Coca Cola Bottling Company of Northampton (Coca Cola) bottles Coca Cola products at its plant in Northampton and sells those products to its dealers. It purchases returnable bottles, returnable cartons, and returnable shells 1 from out-of-State manufacturers. At issue is the question whether, for the period from June, 1972, through March, 1978, Coca Cola is liable for use taxes on the sales to it of returnable containers. The Appellate Tax Board (board) rejected Coca Cola’s challenge to the refusal by the Commissioner of Revenue to abate use taxes assessed against it. Coca Cola has appealed the board’s decision. We affirm.
Coca Cola uses a deposit system in selling returnable bottles, cartons, and shells to its dealers. Dealers in turn usually charge a deposit to their customers for the returnable containers. Customers may return containers to a dealer and receive a refund *727 of their deposits. A dealer may return bottles, cartons, and shells to Coca Cola and receive a credit in the amount of the applicable deposit. The returned containers are reused unless they are defective. The average life of a returnable bottle is approximately one year, involving eight return trips. Coca Cola reflects the frequency of return of bottles in its selling price for soft drinks. 2
“The sales tax, G. L. c. 64H, and the use tax, G. L. c. 641, are designed to be complementary.”
Boston Tow Boat Co.
v.
State Tax Comm’n,
Coca Cola argues that out-of-State vendors’ sales to it of returnable containers are exempt from the use tax because such a sale is not a sale at retail. The definition of a “sale at retail,” set forth in G. L. c. 64H, § 1 (13), inserted by St. 1967, c. 757, § 1, and incorporated into the use tax statute (G. L. c. 641, § 1 [1]), is “a sale of tangible personal property for any purpose other than resale in the regular course of business.” Coca Cola contends that it purchases returnable containers for the purpose of resale in the regular course of business, that a sales tax is imposed only on sales at retail (G. L. c. 64H, § 2), and that therefore such transactions are exempt from the use tax. For the purposes of this case we accept the fact that a bottler sells the filled, returnable containers to retailers and they in turn sell the containers to consumers. See
Commonwealth
v.
Brandon Farms Milk Co.,
When a similar sales or use tax issue has arisen elsewhere in generally analogous factual circumstances, a majority of courts, considering statutes not identical to ours, have con-
*728
eluded that the bottlers’ purchases were exempt from a sales or use tax because the purchases were made for resale. See, e.g.,
Belleville Dr. Pepper
v.
Korshak,
There is a contrary line of cases dealing with analogous circumstances, but again under statutory provisions different from the relevant Massachusetts statutes. See, e.g.,
Arkansas Beverage Co.
v.
Heath,
A case can be made for similarly construing G. L. c. 64H, § 1 (13) (which defines “sale at retail” as a sale of tangible personal *729 property for any purpose “other than resale”), as not exempting the sales involved in the case before us. Perhaps the Massachusetts definition recognizes the possibility of more than one purpose of a purchase, such as in this case both resale and subsequent use on repurchase by Coca Cola. If so, then the sales here would be sales at retail because there was a purpose to the purchase other than resale. Under this view, to be entitled to exemption the sole purpose of the purchase must be resale.

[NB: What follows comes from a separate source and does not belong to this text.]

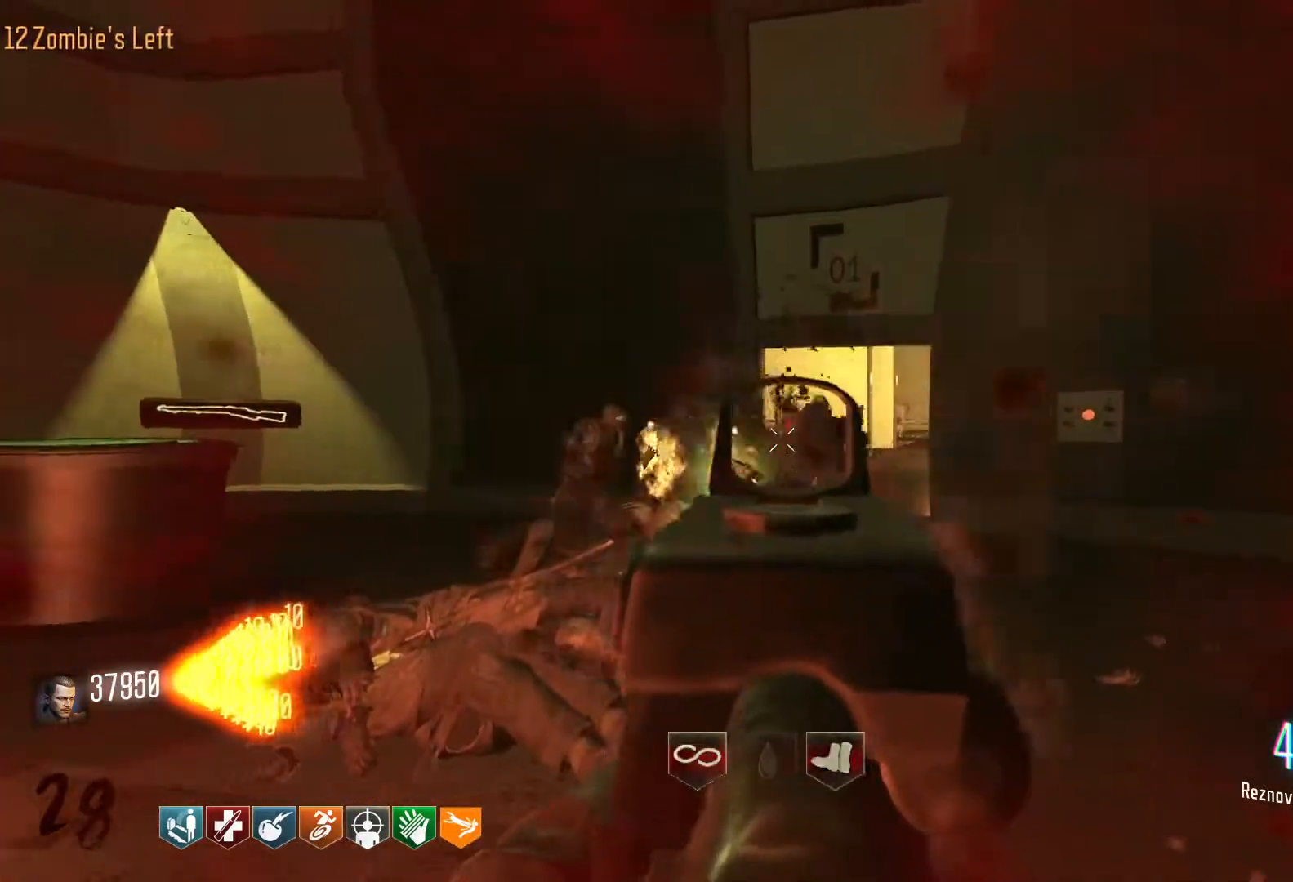
{"keys": [], "mouse": ["left"], "events": []}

On the other hand, the definition of sale at retail may call for a determination of the dominant purpose of the particular purchase. Questions concerning the exemption of sales for resale may require an analysis of the inherent nature of a particular business. See
Clark Franklin Press Corp.
v.
State Tax Comm’n,
Certainly, from what we have said, the proper application of the sale at retail “exemption” is not certain in this case. In seeking some guide in resolving the issue before us, it is appropriate to see what the Legislature may have done in other parts of the sales and use tax statutes. We find in G. L. c. 64H, § 6 (q), as did the board, a controlling instruction as to the intention of the Legislature. Section 6 (q) of G. L. c. 64H, 3 in effect ex *730 empts from the sales tax sales of nonreturnable containers sold to bottlers. See clause (1). The focus on an exemption for sales of nonreturnable containers to the exclusion of returnable containers seems significant. The further provision for an exemption for returnable containers when sold with the contents at retail or when resold for refilling (see clause [3]) implies that no exemption for returnable containers was intended in other circumstances. It would have been an easy matter for the Legislature to have exempted all sales of returnable containers if that had been its original intention.

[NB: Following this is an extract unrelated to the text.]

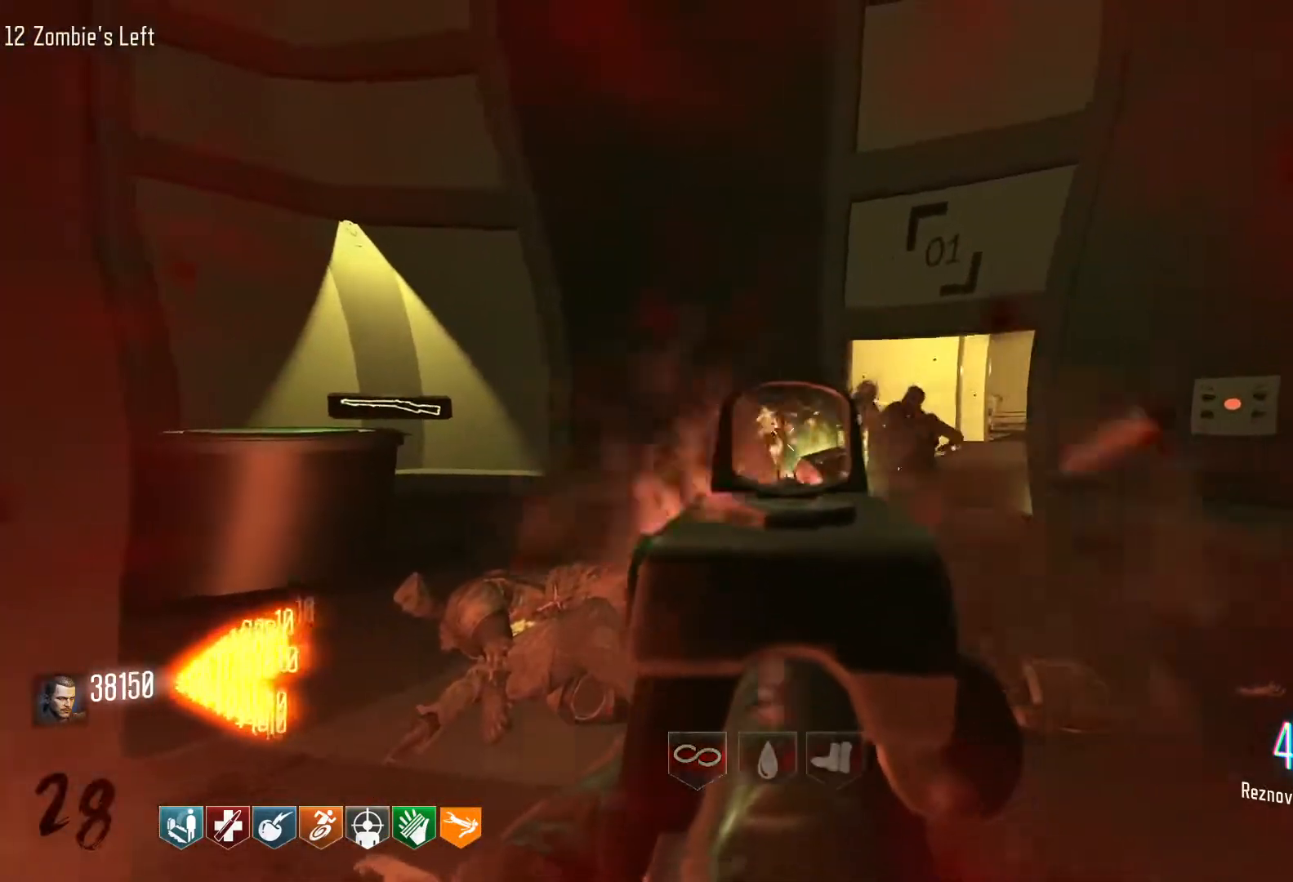
{"keys": [], "mouse": ["left"], "events": []}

We conclude that sales of returnable containers to bottlers were not exempt from the use (or sales) tax as it existed during the period relevant to this case. See Dane, The New Sales and Use Tax Law, 51 Mass. L.Q. 239, 257 (1966) (“There being no applicable exemption, a tax is imposed on sales of returnable containers without the contents to persons such as soft drink bottlers who place the contents in the container and sell the contents to the ultimate consumer”).
Decision of the Appellate Tax Board affirmed.
Notes
A shell is used to carry returnable bottles in the same way as a carton.

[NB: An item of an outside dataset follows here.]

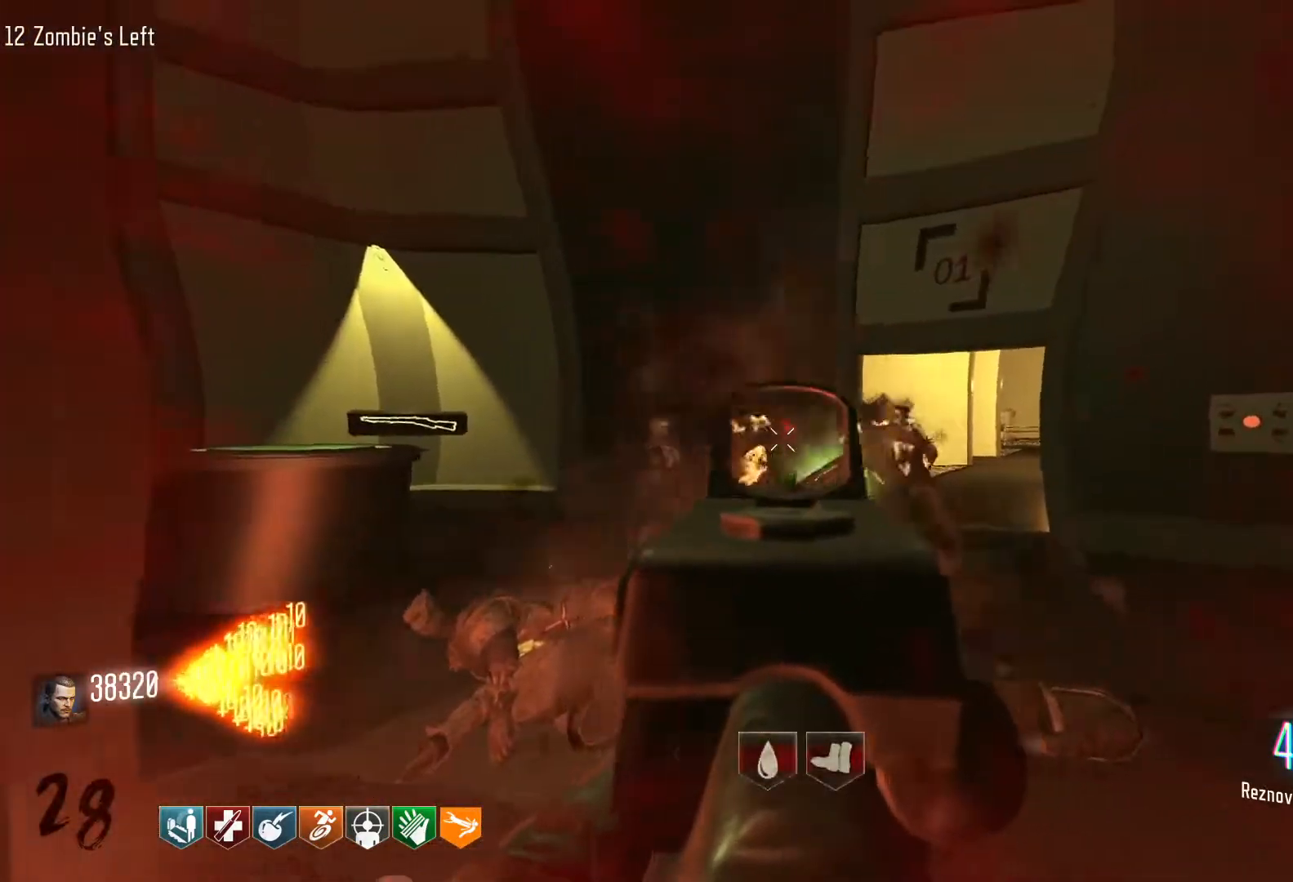
{"keys": [], "mouse": ["left"], "events": []}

The board did not make any finding whether deposits required of dealers are less than the original cost to Coca Cola of returnable bottles and other containers, but that fact seems to be implied in the board’s findings and is supported by testimony from a Coca Cola employee at the board’s hearing.
General Laws c. 64H, § 6 (q), inserted by St. 1967, c. 757, § 1, and applicable during the years involved in this case, provides an exemption for the following: “(1) Sales of nonretumable containers when sold without the contents to persons who place the contents in the container and sell the contents together with the container; (2) containers when sold with the contents if the sale price of the contents is not required to be included in the measure of the taxes imposed by this chapter; (3) returnable containers when sold with the contents in connection with a retail sale of the contents or when resold for refilling. As used in this paragraph the term ‘returnable *730 containers’ means containers of a kind customarily returned by the buyer of the contents for reuse. All other containers are ‘nonreturnable’ containers. Nothing in this paragraph shall be construed so as to tax the sale of bags in which feed for livestock and poultry is customarily contained."
Section 6 (q) was amended by St. 1981, c. 571, § 1, to add words to clause (1) so that it now refers to “[s]ales of both returnable and nonreturnable containers.” It seems clear that sales of the type involved in this case are now exempt from the sales and use tax. We do not regard the 1981 amendment as having any significant bearing on the construction of § 6 (q) before its amendment. What the 1967 legislation involved in this case means cannot rationally be influenced by 1981 legislation. The latter change could be either a clarification of the prior law (as Coca Cola claims) or a change in the prior law (as the Commissioner of Revenue claims). In any event, the 1981 legislation can fairly have no application in the resolution of this case.